_Problem details_: In the entries below, change every occurrence of "scientific name" to "binomial name" and leave everything else as it is.
○ ○ ○ ○ ○ ○ ○
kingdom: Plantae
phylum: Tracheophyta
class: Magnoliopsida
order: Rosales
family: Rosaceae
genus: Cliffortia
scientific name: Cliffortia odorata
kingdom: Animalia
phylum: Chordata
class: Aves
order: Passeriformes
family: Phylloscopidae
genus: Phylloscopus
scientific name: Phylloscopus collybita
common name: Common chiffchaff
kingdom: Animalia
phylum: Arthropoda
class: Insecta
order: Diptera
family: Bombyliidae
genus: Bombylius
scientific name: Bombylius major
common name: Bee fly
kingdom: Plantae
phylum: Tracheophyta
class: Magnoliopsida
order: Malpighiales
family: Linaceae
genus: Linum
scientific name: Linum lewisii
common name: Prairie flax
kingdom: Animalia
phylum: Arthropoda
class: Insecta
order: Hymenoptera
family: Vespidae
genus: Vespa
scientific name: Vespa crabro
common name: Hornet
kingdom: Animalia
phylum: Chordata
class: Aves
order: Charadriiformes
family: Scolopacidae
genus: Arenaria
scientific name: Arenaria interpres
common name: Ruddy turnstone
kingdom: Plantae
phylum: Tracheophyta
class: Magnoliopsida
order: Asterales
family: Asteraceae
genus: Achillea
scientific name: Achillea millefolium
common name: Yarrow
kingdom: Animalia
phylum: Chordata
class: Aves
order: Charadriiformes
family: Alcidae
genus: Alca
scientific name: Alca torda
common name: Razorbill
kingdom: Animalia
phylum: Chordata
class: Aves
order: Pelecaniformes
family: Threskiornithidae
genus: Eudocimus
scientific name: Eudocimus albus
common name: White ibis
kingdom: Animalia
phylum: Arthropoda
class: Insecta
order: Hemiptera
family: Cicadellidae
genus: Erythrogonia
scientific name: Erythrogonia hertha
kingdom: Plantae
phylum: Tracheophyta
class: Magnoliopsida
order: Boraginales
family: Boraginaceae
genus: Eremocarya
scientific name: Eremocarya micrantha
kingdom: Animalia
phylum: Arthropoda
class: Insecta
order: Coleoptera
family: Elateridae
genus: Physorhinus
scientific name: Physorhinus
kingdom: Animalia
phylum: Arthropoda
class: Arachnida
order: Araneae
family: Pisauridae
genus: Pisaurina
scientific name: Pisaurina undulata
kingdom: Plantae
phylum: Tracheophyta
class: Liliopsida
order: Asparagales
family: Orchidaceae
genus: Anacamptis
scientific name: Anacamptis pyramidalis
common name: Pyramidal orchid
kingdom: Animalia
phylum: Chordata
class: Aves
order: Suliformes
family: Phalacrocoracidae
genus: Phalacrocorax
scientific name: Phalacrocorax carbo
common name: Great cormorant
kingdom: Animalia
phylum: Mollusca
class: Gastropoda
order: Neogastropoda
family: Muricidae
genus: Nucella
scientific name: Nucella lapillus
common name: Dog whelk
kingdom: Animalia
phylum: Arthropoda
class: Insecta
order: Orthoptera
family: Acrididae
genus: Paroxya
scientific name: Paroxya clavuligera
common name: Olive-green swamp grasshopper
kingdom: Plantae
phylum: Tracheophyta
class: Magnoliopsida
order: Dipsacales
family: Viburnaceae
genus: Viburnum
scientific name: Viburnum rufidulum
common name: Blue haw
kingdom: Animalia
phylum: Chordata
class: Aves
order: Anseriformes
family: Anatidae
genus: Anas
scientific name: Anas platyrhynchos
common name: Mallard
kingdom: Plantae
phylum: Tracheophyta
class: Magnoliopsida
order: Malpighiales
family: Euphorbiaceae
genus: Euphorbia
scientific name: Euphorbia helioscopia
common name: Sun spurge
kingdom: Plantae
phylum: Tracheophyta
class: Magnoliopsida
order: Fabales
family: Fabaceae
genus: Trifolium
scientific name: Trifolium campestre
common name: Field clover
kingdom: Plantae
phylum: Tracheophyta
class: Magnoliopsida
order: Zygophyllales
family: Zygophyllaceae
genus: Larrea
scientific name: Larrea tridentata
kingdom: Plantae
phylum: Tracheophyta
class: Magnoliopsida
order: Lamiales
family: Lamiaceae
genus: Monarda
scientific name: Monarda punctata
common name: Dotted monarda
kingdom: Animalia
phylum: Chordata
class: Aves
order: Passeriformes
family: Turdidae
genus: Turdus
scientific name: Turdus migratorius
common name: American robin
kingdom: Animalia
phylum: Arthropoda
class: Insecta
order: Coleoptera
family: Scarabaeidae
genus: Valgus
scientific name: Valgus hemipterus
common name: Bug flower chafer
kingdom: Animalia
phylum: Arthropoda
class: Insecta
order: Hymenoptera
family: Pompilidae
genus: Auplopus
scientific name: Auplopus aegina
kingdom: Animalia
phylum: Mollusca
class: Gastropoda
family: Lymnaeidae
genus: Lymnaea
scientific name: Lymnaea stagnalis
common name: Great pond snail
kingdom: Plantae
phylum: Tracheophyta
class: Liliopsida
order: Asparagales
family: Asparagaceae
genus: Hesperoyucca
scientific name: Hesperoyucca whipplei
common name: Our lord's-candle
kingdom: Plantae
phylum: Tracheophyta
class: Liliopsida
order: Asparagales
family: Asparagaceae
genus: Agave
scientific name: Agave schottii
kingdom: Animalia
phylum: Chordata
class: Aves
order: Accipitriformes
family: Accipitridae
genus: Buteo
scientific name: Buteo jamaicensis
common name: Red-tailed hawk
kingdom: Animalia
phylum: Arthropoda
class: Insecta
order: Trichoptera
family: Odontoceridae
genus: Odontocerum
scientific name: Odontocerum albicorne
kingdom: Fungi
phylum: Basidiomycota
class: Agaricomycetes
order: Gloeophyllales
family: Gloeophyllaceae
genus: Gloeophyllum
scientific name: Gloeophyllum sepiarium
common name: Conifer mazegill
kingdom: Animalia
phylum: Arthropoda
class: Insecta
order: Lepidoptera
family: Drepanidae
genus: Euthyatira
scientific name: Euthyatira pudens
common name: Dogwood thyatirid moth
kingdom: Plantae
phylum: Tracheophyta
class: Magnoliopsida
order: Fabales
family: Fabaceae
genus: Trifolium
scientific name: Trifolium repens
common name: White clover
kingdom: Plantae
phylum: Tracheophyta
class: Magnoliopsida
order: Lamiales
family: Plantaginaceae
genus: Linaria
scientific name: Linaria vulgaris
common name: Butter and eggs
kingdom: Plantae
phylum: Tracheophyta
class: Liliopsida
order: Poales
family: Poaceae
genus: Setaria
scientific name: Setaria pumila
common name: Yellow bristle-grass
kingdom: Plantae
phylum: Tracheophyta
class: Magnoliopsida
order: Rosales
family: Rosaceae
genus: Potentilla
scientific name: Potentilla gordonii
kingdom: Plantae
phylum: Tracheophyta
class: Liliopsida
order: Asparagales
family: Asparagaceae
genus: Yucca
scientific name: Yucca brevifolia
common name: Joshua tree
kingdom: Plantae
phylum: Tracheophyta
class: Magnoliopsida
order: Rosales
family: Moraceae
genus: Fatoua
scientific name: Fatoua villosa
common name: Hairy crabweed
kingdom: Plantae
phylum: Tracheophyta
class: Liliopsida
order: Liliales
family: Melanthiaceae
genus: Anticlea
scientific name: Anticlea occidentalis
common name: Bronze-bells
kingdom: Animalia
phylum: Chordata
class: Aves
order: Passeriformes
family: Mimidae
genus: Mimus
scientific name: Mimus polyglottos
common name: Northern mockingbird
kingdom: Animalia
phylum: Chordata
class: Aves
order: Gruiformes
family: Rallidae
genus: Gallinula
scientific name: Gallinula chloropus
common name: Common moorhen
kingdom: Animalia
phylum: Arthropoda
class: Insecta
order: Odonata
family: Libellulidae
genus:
○ ○ ○ ○ ○ ○ ○
_Answer_:
kingdom: Plantae
phylum: Tracheophyta
class: Magnoliopsida
order: Rosales
family: Rosaceae
genus: Cliffortia
binomial name: Cliffortia odorata
kingdom: Animalia
phylum: Chordata
class: Aves
order: Passeriformes
family: Phylloscopidae
genus: Phylloscopus
binomial name: Phylloscopus collybita
common name: Common chiffchaff
kingdom: Animalia
phylum: Arthropoda
class: Insecta
order: Diptera
family: Bombyliidae
genus: Bombylius
binomial name: Bombylius major
common name: Bee fly
kingdom: Plantae
phylum: Tracheophyta
class: Magnoliopsida
order: Malpighiales
family: Linaceae
genus: Linum
binomial name: Linum lewisii
common name: Prairie flax
kingdom: Animalia
phylum: Arthropoda
class: Insecta
order: Hymenoptera
family: Vespidae
genus: Vespa
binomial name: Vespa crabro
common name: Hornet
kingdom: Animalia
phylum: Chordata
class: Aves
order: Charadriiformes
family: Scolopacidae
genus: Arenaria
binomial name: Arenaria interpres
common name: Ruddy turnstone
kingdom: Plantae
phylum: Tracheophyta
class: Magnoliopsida
order: Asterales
family: Asteraceae
genus: Achillea
binomial name: Achillea millefolium
common name: Yarrow
kingdom: Animalia
phylum: Chordata
class: Aves
order: Charadriiformes
family: Alcidae
genus: Alca
binomial name: Alca torda
common name: Razorbill
kingdom: Animalia
phylum: Chordata
class: Aves
order: Pelecaniformes
family: Threskiornithidae
genus: Eudocimus
binomial name: Eudocimus albus
common name: White ibis
kingdom: Animalia
phylum: Arthropoda
class: Insecta
order: Hemiptera
family: Cicadellidae
genus: Erythrogonia
binomial name: Erythrogonia hertha
kingdom: Plantae
phylum: Tracheophyta
class: Magnoliopsida
order: Boraginales
family: Boraginaceae
genus: Eremocarya
binomial name: Eremocarya micrantha
kingdom: Animalia
phylum: Arthropoda
class: Insecta
order: Coleoptera
family: Elateridae
genus: Physorhinus
binomial name: Physorhinus
kingdom: Animalia
phylum: Arthropoda
class: Arachnida
order: Araneae
family: Pisauridae
genus: Pisaurina
binomial name: Pisaurina undulata
kingdom: Plantae
phylum: Tracheophyta
class: Liliopsida
order: Asparagales
family: Orchidaceae
genus: Anacamptis
binomial name: Anacamptis pyramidalis
common name: Pyramidal orchid
kingdom: Animalia
phylum: Chordata
class: Aves
order: Suliformes
family: Phalacrocoracidae
genus: Phalacrocorax
binomial name: Phalacrocorax carbo
common name: Great cormorant
kingdom: Animalia
phylum: Mollusca
class: Gastropoda
order: Neogastropoda
family: Muricidae
genus: Nucella
binomial name: Nucella lapillus
common name: Dog whelk
kingdom: Animalia
phylum: Arthropoda
class: Insecta
order: Orthoptera
family: Acrididae
genus: Paroxya
binomial name: Paroxya clavuligera
common name: Olive-green swamp grasshopper
kingdom: Plantae
phylum: Tracheophyta
class: Magnoliopsida
order: Dipsacales
family: Viburnaceae
genus: Viburnum
binomial name: Viburnum rufidulum
common name: Blue haw
kingdom: Animalia
phylum: Chordata
class: Aves
order: Anseriformes
family: Anatidae
genus: Anas
binomial name: Anas platyrhynchos
common name: Mallard
kingdom: Plantae
phylum: Tracheophyta
class: Magnoliopsida
order: Malpighiales
family: Euphorbiaceae
genus: Euphorbia
binomial name: Euphorbia helioscopia
common name: Sun spurge
kingdom: Plantae
phylum: Tracheophyta
class: Magnoliopsida
order: Fabales
family: Fabaceae
genus: Trifolium
binomial name: Trifolium campestre
common name: Field clover
kingdom: Plantae
phylum: Tracheophyta
class: Magnoliopsida
order: Zygophyllales
family: Zygophyllaceae
genus: Larrea
binomial name: Larrea tridentata
kingdom: Plantae
phylum: Tracheophyta
class: Magnoliopsida
order: Lamiales
family: Lamiaceae
genus: Monarda
binomial name: Monarda punctata
common name: Dotted monarda
kingdom: Animalia
phylum: Chordata
class: Aves
order: Passeriformes
family: Turdidae
genus: Turdus
binomial name: Turdus migratorius
common name: American robin
kingdom: Animalia
phylum: Arthropoda
class: Insecta
order: Coleoptera
family: Scarabaeidae
genus: Valgus
binomial name: Valgus hemipterus
common name: Bug flower chafer
kingdom: Animalia
phylum: Arthropoda
class: Insecta
order: Hymenoptera
family: Pompilidae
genus: Auplopus
binomial name: Auplopus aegina
kingdom: Animalia
phylum: Mollusca
class: Gastropoda
family: Lymnaeidae
genus: Lymnaea
binomial name: Lymnaea stagnalis
common name: Great pond snail
kingdom: Plantae
phylum: Tracheophyta
class: Liliopsida
order: Asparagales
family: Asparagaceae
genus: Hesperoyucca
binomial name: Hesperoyucca whipplei
common name: Our lord's-candle
kingdom: Plantae
phylum: Tracheophyta
class: Liliopsida
order: Asparagales
family: Asparagaceae
genus: Agave
binomial name: Agave schottii
kingdom: Animalia
phylum: Chordata
class: Aves
order: Accipitriformes
family: Accipitridae
genus: Buteo
binomial name: Buteo jamaicensis
common name: Red-tailed hawk
kingdom: Animalia
phylum: Arthropoda
class: Insecta
order: Trichoptera
family: Odontoceridae
genus: Odontocerum
binomial name: Odontocerum albicorne
kingdom: Fungi
phylum: Basidiomycota
class: Agaricomycetes
order: Gloeophyllales
family: Gloeophyllaceae
genus: Gloeophyllum
binomial name: Gloeophyllum sepiarium
common name: Conifer mazegill
kingdom: Animalia
phylum: Arthropoda
class: Insecta
order: Lepidoptera
family: Drepanidae
genus: Euthyatira
binomial name: Euthyatira pudens
common name: Dogwood thyatirid moth
kingdom: Plantae
phylum: Tracheophyta
class: Magnoliopsida
order: Fabales
family: Fabaceae
genus: Trifolium
binomial name: Trifolium repens
common name: White clover
kingdom: Plantae
phylum: Tracheophyta
class: Magnoliopsida
order: Lamiales
family: Plantaginaceae
genus: Linaria
binomial name: Linaria vulgaris
common name: Butter and eggs
kingdom: Plantae
phylum: Tracheophyta
class: Liliopsida
order: Poales
family: Poaceae
genus: Setaria
binomial name: Setaria pumila
common name: Yellow bristle-grass
kingdom: Plantae
phylum: Tracheophyta
class: Magnoliopsida
order: Rosales
family: Rosaceae
genus: Potentilla
binomial name: Potentilla gordonii
kingdom: Plantae
phylum: Tracheophyta
class: Liliopsida
order: Asparagales
family: Asparagaceae
genus: Yucca
binomial name: Yucca brevifolia
common name: Joshua tree
kingdom: Plantae
phylum: Tracheophyta
class: Magnoliopsida
order: Rosales
family: Moraceae
genus: Fatoua
binomial name: Fatoua villosa
common name: Hairy crabweed
kingdom: Plantae
phylum: Tracheophyta
class: Liliopsida
order: Liliales
family: Melanthiaceae
genus: Anticlea
binomial name: Anticlea occidentalis
common name: Bronze-bells
kingdom: Animalia
phylum: Chordata
class: Aves
order: Passeriformes
family: Mimidae
genus: Mimus
binomial name: Mimus polyglottos
common name: Northern mockingbird
kingdom: Animalia
phylum: Chordata
class: Aves
order: Gruiformes
family: Rallidae
genus: Gallinula
binomial name: Gallinula chloropus
common name: Common moorhen
kingdom: Animalia
phylum: Arthropoda
class: Insecta
order: Odonata
family: Libellulidae
genus:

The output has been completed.